For those of you keeping score at home—or wherever you call home these days—it has been exactly six months that I arrived at the Dongbu Bus Terminal in Daejeon and basically picked up where I had left off last September.
Well, not really picked up where I had left off; after all, I would be going to a new school and living in a new town, and with only two suitcases in tow, it was more like starting all over. Nonetheless, returning to Korea would be a piece of cake for this old Korean hat, right?

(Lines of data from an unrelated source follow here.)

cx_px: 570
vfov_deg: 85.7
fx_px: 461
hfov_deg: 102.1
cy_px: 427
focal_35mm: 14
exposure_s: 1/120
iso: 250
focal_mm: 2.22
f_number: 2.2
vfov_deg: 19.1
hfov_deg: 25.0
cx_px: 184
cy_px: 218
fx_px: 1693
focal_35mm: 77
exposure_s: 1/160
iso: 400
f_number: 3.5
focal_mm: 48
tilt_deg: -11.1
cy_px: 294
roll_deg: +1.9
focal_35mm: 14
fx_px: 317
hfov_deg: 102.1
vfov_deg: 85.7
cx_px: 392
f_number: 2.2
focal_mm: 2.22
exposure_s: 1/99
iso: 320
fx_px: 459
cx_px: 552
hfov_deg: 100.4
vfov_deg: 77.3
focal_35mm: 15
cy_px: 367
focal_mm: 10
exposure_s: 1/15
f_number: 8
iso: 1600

Or so I thought as I headed down to Daejeon after spending the night in Seoul. As soon as I saw the terminal, I felt as though I had stepped back in time—back to 1990. This is not Kansas—oops—Seoul anymore, Toto. Then, when one of the office staff took me to my new apartment, this shoebox-shaped rabbit hutch that would be “home,” he kept on apologizing to me for the dreary accommodations and that after living in Seoul and teaching at Yonsei, I would be disappointed. Thanks, dude. That’s exactly what I wanted to hear.
Well, I was disappointed to an extent, but I was also happy that I had a job and teaching again. Last November-January when I was in the States I was really worried about finding work again. As much as I had wanted to spend some quality time back home (I did for the most part) I really couldn’t enjoy myself because I wasn’t sure what I would be doing next. (Note to self: next time I decide to quit or resign, have something lined up. It makes life easier.)

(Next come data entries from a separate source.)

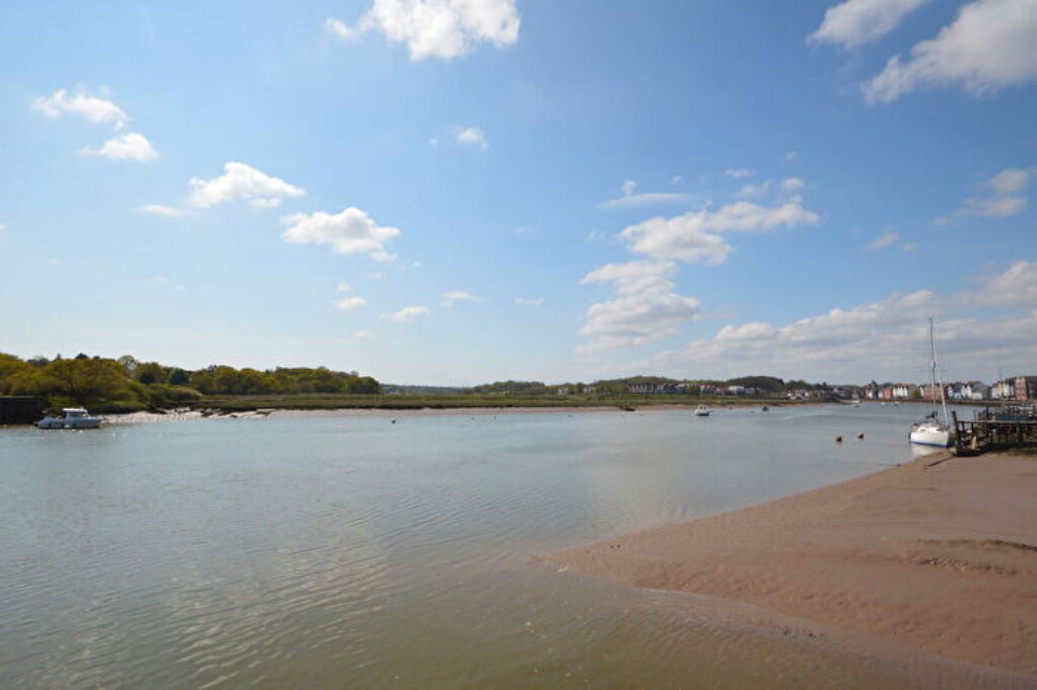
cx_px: 518
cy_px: 345
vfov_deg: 67.3
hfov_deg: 90.0
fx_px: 518
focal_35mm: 18
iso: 100
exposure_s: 1/200
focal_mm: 12
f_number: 11
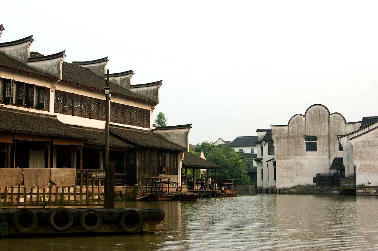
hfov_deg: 37.9
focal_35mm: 52
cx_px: 189
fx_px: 551
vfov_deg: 25.7
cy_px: 126
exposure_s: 1/80
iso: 100
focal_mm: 35
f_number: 6.3
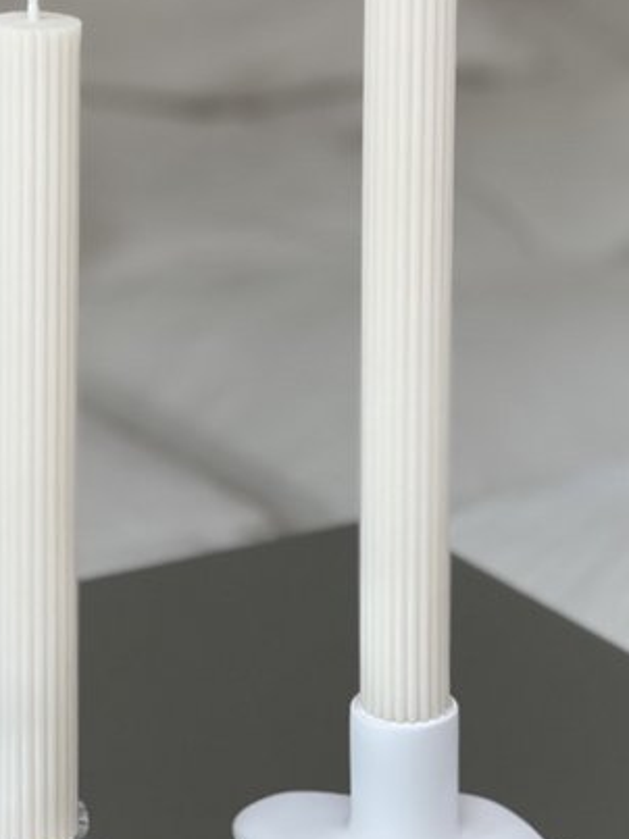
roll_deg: +0.7
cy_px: 485
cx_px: 287
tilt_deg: -19.3
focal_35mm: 127
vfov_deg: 15.5
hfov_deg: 11.7
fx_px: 3079
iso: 125
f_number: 2.2
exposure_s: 1/121
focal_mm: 7.5
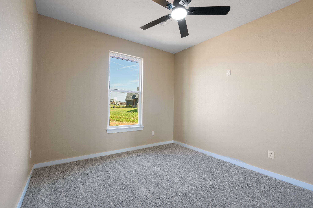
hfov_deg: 96.7
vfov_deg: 73.7
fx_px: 139
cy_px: 104
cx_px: 156
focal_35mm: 16
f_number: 8
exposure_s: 1/6
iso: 200
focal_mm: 16
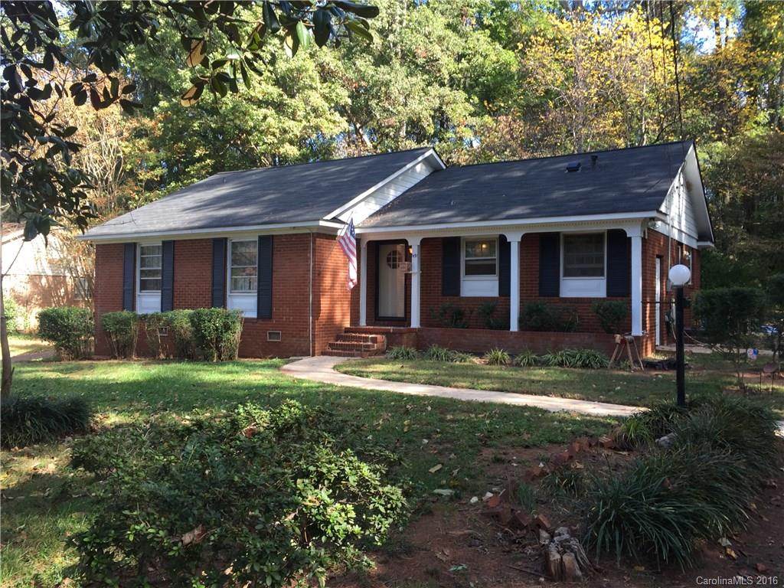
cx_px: 392
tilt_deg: -1.0
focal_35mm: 29
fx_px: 657
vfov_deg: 48.2
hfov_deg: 61.7
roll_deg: -0.3
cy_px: 294
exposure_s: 1/155
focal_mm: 4.15
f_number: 2.2
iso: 32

I will admit that I struggled the first couple of weeks I was here. That’s when the reality set in that living and teaching here was not going to be like it was for me when I was at FLI. Suddenly, having only five weeks vacation a year compared to the 12 I had at FLI made me feel very depressed, especially when I realized that I wouldn’t be able to travel to Thailand as much as I have in the past to get inked. (It would get more depressing and frustrating later when I realized that I wouldn’t be able to be with On as much as I would like this year.)
The money was a lot less, but I had an apartment (unlike FLI where I paid 760,000 won a month, about $750.00) so that kind of evened things out.

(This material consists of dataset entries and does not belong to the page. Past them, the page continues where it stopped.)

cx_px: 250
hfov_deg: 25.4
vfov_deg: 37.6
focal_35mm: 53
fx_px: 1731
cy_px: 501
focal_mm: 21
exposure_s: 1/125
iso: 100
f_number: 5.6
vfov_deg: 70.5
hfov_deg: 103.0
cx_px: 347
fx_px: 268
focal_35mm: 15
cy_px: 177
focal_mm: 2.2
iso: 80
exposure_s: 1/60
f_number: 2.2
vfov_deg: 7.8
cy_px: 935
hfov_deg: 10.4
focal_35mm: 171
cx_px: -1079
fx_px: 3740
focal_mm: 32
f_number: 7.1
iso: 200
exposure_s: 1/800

The teaching was never a problem. I was lucky to get an easy schedule (nice having Fridays off my first semester here; hope I didn’t piss off any veteran teachers) and my classes were okay for the most part. There was a bit of learning curve for me getting used to teaching here and a different language program but I hung in there and I think I did okay (my student evaluations were pretty good).
So, now I am ready to start the second half of my one-year contract here. My attitude is basically, “I did okay the first six months, now let’s make the most out of the next six months and see what happens.” Will I be here in Daejeon a year from now? So much depends on what opens up in November. I will get a raise next year and one more week of vacation, and On will come to Korea, so…who knows.